Actually, There Is an Economic Consensus Around Climate Action
Of all the reasons to support climate action, one of the strongest may be self-interest. Preventing deaths and illnesses caused by carbon pollution makes sense. Protecting our businesses and homes from climate-related impacts makes sense. Safeguarding local jobs through clean-energy and infrastructure projects that can’t be outsourced makes sense. This is why, contrary to popular belief, most economists believe fighting climate change is the financially wise thing to do.

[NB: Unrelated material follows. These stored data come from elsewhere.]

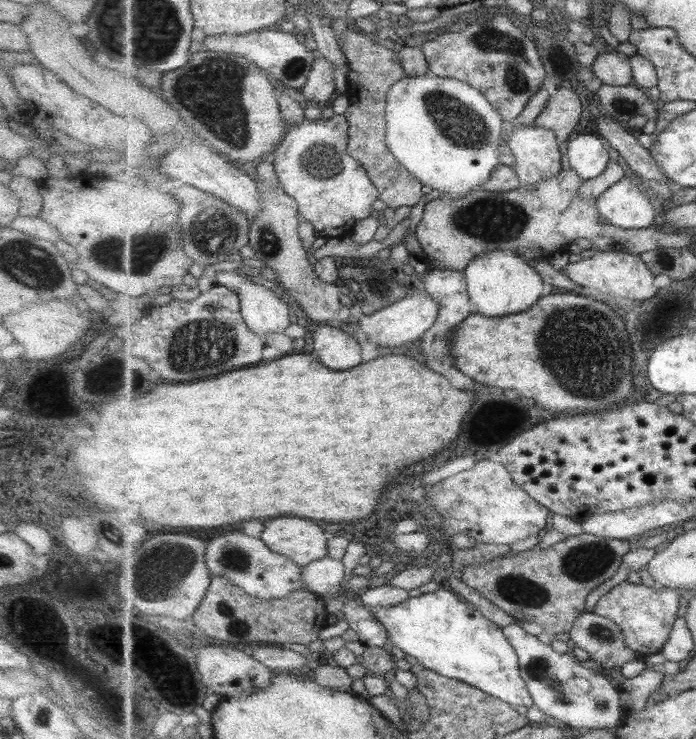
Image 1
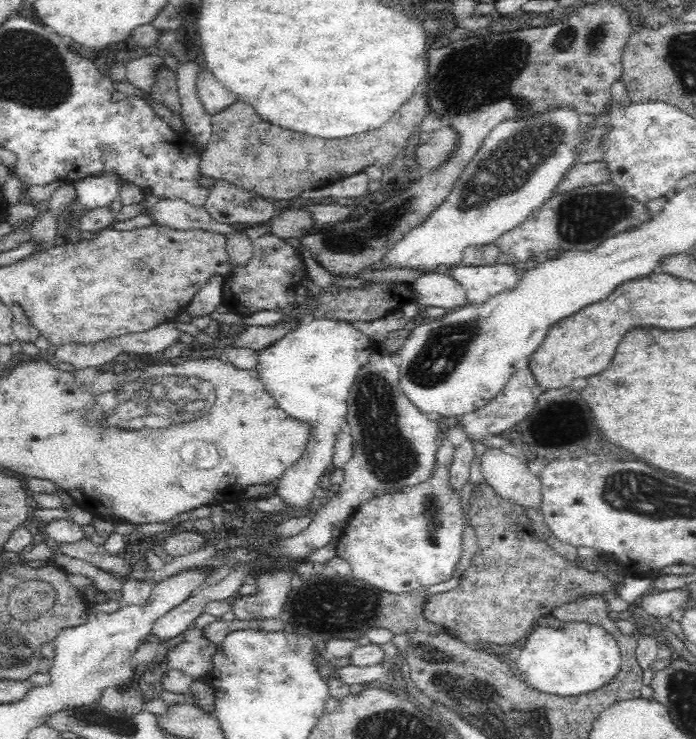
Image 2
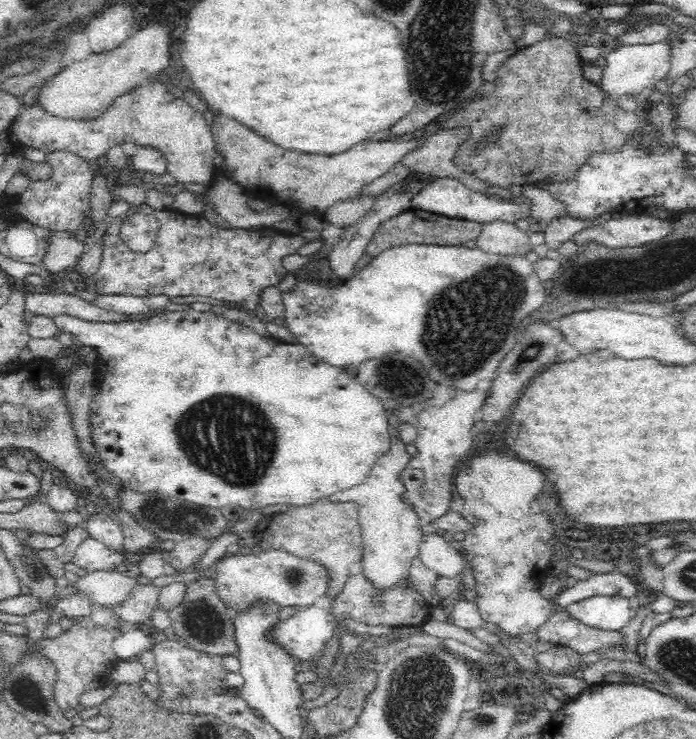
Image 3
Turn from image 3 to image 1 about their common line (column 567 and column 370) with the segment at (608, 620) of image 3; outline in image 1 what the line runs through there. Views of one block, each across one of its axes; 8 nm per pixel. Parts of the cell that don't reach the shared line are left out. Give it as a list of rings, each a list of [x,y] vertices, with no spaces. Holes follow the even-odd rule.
[[[447,587],[407,598],[389,608],[369,606],[369,609],[383,623],[394,646],[428,669],[483,689],[514,706],[533,706],[534,698],[521,676],[519,656],[507,640],[504,628],[491,622],[470,602],[461,602],[457,593],[449,592]]]

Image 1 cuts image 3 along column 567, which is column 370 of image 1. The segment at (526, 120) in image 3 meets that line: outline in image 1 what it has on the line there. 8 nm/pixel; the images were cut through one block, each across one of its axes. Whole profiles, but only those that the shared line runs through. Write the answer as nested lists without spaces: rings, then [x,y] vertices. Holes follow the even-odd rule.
[[[354,27],[349,28],[343,37],[339,37],[340,47],[347,55],[349,63],[349,86],[346,95],[351,106],[345,112],[350,122],[349,153],[367,170],[370,179],[380,192],[380,199],[394,209],[400,206],[415,206],[421,202],[423,185],[391,152],[387,144],[387,92],[399,80],[407,78],[408,74],[399,53],[384,48],[376,43],[372,35],[360,32]]]

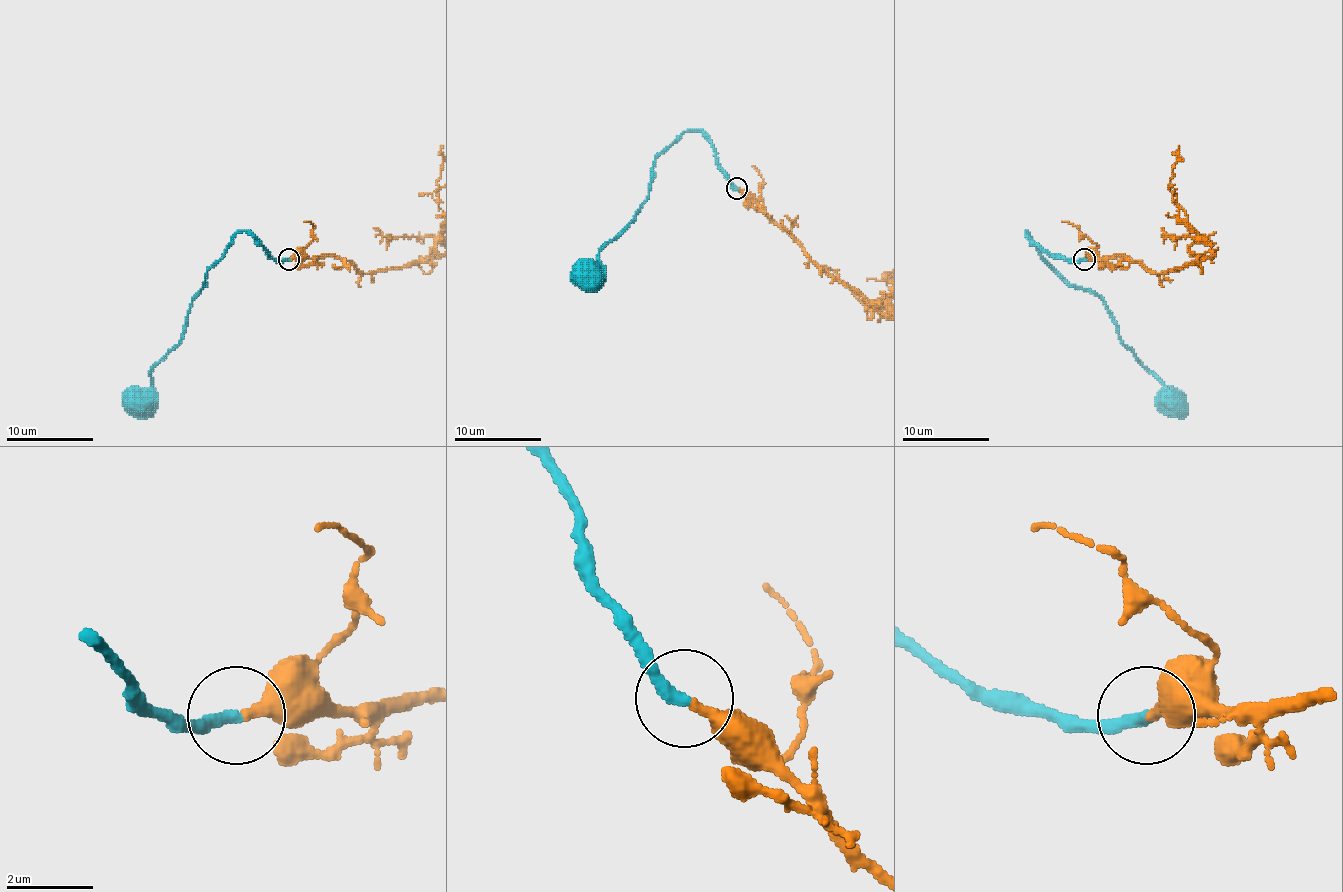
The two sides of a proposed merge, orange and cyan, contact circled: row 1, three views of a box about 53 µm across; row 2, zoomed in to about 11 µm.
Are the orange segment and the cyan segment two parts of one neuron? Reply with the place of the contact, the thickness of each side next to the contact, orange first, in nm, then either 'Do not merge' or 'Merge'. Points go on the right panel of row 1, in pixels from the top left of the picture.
Place: (1084, 259). Thickness 300 nm (orange) against 320 nm. Merge

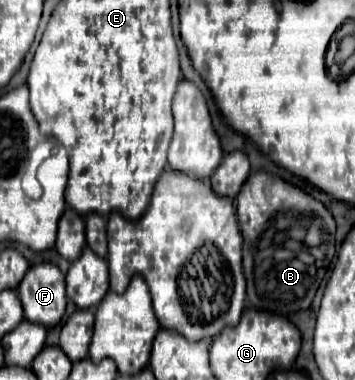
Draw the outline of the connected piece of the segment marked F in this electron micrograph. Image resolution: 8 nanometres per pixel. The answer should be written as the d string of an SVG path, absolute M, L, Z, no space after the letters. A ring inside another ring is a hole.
M37 264L29 268L17 294L23 302L27 322L53 328L65 314L65 276L55 264Z

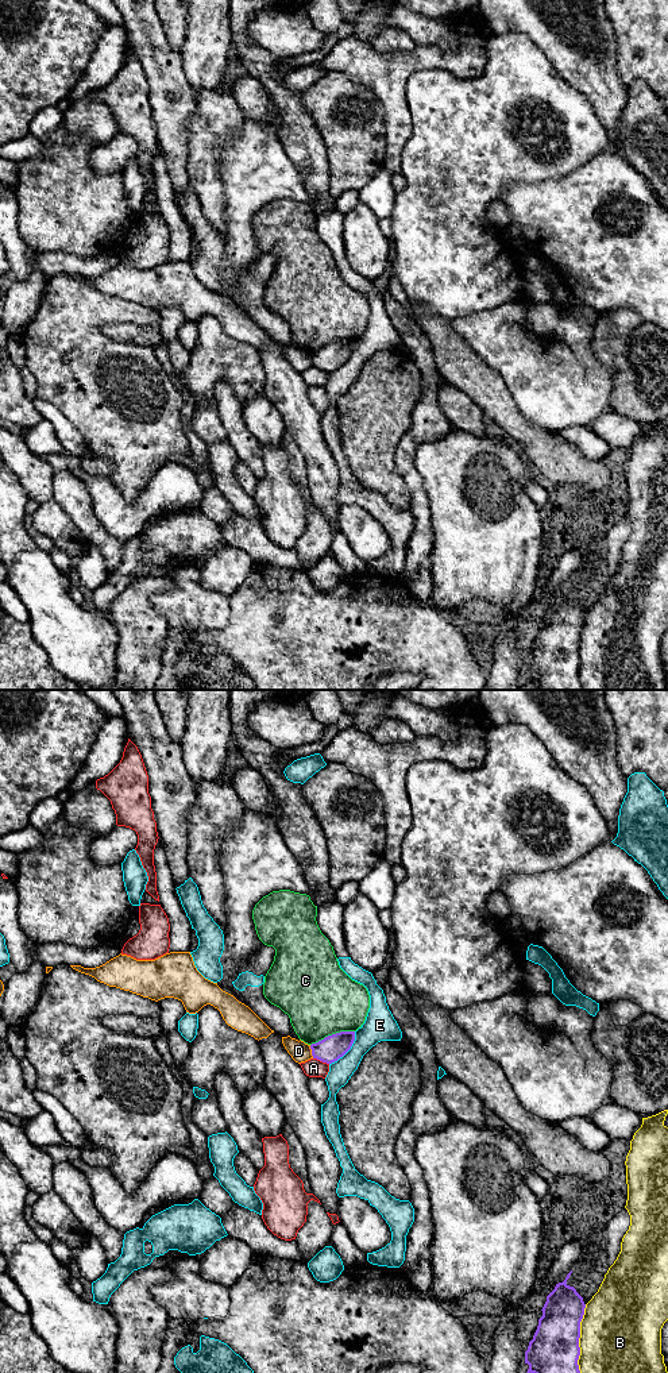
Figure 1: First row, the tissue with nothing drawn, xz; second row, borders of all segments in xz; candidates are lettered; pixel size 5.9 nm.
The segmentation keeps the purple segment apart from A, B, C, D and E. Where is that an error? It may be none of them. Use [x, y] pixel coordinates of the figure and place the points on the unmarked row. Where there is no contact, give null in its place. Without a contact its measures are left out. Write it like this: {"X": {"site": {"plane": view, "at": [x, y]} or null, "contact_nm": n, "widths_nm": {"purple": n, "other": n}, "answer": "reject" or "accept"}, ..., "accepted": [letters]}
{"A": {"site": {"plane": "xz", "at": [321, 369]}, "contact_nm": 100, "widths_nm": {"purple": 150, "other": 110}, "answer": "reject"}, "B": {"site": {"plane": "xz", "at": [578, 651]}, "contact_nm": 460, "widths_nm": {"purple": 300, "other": 480}, "answer": "reject"}, "C": {"site": {"plane": "xz", "at": [332, 343]}, "contact_nm": 280, "widths_nm": {"purple": 150, "other": 420}, "answer": "reject"}, "D": {"site": {"plane": "xz", "at": [312, 361]}, "contact_nm": 80, "widths_nm": {"purple": 150, "other": 120}, "answer": "reject"}, "E": {"site": {"plane": "xz", "at": [347, 359]}, "contact_nm": 260, "widths_nm": {"purple": 150, "other": 190}, "answer": "reject"}, "accepted": []}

According to a recent survey, 98 percent of economists believe climate change will have a negative impact on the global economy – and 41 percent believe it’s already having a negative effect. The majority believe climate change is a serious threat requiring immediate action. And as this Vox article points out, they also believe most economic models are “systematically underestimating climate change — and thus giving policymakers bad advice.”
This may help explain why there is a pervasive misconception among elected leaders and the general public about the value of climate action. It’s important to help people understand both the scale of the risks from climate change, and the huge benefits (as well as cost savings) associated with solutions.
By David Roberts | Vox
It’s fairly well-established at this point that there’s a robust scientific consensus about the threat of climate change. But analysts and journalists often say (or imply) that there’s less of an economic consensus, that economists are leery of the actions recommended by scientists because of their cost.
Is it true? It turns out there have been very few systematic surveys of economists’ opinions on the subject, and the few that have been done suffer from methodological shortcomings.
Last year, the New York–based Institute for Policy Integrity tried to remedy that situation with just such a large-scale survey of economists who have published work on climate change.